Friday, August 26, 2011

Great Moments in Comics: Lois & Clark!

As I've mentioned, these last few weeks of DC Comics have managed to be both sad and anticlimactic. Beginning next week, the company effects a complete overhaul of its flagship titles and all its characters, radically changing the origins, powers, relationships, and back-stories of all its best-known (and lesser-known) heroes. DC is pouring all its energies into this "new 52" revamp, and that's had the predictable effect of throwing all of its ongoing monthly titles into the shade. Readers - even loyal fans - have wondered what the point is of buying their favorite titles when everything about those titles is going to change completely in only a few weeks. And there's been a side-effect as well: all the writers of these various ongoing titles at some point realized that they were every bit as big a part of comics history as the new writers and artists who'll be mucking around with greatness in September: each one of these current creators is shutting down some comics, and many of those comics have been around for most of the last century. In its own sad way, that's some epic stuff - take Paul Cornell, for instance. His name is unknown to me, but this week he's the guy who's writing the last issue of "Action Comics" as we know it. That's a weirdly abrupt kind of responsibility.
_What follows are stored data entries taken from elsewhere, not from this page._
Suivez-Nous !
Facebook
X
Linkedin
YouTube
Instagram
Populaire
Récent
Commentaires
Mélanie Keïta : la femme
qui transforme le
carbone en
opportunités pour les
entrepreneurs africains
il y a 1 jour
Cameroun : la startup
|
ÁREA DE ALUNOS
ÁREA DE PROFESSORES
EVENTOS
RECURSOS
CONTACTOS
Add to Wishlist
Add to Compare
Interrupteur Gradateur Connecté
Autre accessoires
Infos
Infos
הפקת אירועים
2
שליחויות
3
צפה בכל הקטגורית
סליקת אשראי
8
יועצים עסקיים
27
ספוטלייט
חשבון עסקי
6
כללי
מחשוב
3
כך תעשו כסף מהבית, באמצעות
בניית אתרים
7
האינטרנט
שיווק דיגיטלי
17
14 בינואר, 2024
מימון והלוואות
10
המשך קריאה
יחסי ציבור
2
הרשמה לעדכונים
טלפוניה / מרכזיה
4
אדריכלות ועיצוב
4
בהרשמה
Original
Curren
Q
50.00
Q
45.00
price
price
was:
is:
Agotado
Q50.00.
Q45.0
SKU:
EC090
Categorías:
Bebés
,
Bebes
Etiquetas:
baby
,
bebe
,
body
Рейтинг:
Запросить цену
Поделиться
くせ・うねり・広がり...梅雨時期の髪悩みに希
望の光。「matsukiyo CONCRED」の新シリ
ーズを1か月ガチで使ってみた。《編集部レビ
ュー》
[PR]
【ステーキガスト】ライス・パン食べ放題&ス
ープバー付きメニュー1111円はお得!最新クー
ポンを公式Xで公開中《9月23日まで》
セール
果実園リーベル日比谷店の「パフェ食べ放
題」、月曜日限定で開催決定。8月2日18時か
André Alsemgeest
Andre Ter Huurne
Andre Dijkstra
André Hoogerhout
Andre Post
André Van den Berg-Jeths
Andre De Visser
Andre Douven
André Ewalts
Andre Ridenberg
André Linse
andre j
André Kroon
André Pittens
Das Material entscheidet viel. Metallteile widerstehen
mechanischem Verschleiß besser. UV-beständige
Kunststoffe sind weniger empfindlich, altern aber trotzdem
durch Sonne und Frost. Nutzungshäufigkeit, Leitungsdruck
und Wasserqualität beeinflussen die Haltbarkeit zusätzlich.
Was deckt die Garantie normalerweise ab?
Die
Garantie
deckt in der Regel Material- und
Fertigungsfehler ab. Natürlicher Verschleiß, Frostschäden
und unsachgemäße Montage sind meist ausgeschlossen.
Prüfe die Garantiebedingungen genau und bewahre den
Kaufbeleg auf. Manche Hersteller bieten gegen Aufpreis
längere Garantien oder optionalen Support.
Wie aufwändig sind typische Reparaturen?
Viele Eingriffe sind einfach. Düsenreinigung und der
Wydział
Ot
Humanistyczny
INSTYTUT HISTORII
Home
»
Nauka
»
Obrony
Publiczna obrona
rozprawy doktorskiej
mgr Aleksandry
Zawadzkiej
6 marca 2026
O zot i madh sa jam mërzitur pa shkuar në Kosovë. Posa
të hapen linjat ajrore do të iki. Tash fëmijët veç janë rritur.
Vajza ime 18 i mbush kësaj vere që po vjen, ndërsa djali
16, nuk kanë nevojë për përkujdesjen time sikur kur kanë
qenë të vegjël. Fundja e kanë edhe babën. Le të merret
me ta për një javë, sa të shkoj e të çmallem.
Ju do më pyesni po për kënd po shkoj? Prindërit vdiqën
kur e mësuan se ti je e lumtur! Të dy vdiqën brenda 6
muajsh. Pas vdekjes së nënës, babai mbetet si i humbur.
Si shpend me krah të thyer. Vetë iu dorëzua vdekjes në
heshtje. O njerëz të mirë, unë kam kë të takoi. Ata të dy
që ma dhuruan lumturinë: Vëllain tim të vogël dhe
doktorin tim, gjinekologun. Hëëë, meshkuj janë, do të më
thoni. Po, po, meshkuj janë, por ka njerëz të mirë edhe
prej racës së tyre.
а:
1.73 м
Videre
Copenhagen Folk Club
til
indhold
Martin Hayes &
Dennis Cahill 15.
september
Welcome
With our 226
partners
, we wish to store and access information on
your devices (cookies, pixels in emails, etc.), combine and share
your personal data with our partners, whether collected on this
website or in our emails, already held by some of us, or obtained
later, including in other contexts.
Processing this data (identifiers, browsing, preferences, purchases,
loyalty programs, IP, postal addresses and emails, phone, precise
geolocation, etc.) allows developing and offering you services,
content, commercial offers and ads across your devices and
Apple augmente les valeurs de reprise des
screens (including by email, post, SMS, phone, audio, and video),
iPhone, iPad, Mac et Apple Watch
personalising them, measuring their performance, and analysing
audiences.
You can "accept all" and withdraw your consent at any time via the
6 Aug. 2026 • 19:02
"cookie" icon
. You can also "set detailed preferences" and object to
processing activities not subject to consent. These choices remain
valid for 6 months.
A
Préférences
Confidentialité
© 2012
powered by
He wraps up the ongoing storyline in which Superman and his allies defeat a group of marauding Doomsday clones, and then he gives Superman fans a Great Moment very much like what they've been looking for all these last weeks. Lois and Clark are enjoying a quiet dinner together, and Clark is confessing his worry to her that his friends and allies look up to him for all the wrong reasons, that they're willing to sacrifice themselves for him and maybe shouldn't be. And Lois tells him:
People know the most important thing about your identity ... that, whoever they are, you're like them. A human being. Hitler said he'd made "the superman," Stalin was called "the man of steel" ... but no, one look at you, and no, never, you blow that out of the water ... because people know who the real Superman is. It's this decent guy with the silly smile who's sometimes a little old-fashioned, who lives a whole human life. Who fell in love and got married.

Clark, coming from Krypton didn't make you Superman. Martha and Jonathan did. And thanks to your doubts and your fears and your absolute refusal to be above anyone ... you do them proud every day.

No fanfare, no massive action sequence ... nothing to match the bleak grandeur of "Whatever Happened to the Man of Tomorrow?" - but still: I can't help but feel a little edge in that "people know who the real Superman is."

 

1 comment:

Mike said...

Paul Cornell has his own Wikipedia entry! He's a longtime sf/fantasy/comics writer from the UK, who's mainly known over here as a Doctor Who novelist. He wrote a novel for Sylvester McCoy's doctor called "Human Nature" that became a terrifying and moving two-parter for David Tennant's Doctor, "Human Nature" and "Family of Blood." He appears to not only have a fertile imagination but an admirable work ethic!